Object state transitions
##############################

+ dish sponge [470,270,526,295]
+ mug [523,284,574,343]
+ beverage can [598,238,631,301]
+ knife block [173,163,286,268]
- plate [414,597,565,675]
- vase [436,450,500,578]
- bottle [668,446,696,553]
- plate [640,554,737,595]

##############################

= REQUIREMENT =
Repeat exactly, and only, the lines of the records above, starting with the line that contains "- plate [414,597,565,675]" and ending with the final line, both included.

= EXPECTED OUTPUT =
- plate [414,597,565,675]
- vase [436,450,500,578]
- bottle [668,446,696,553]
- plate [640,554,737,595]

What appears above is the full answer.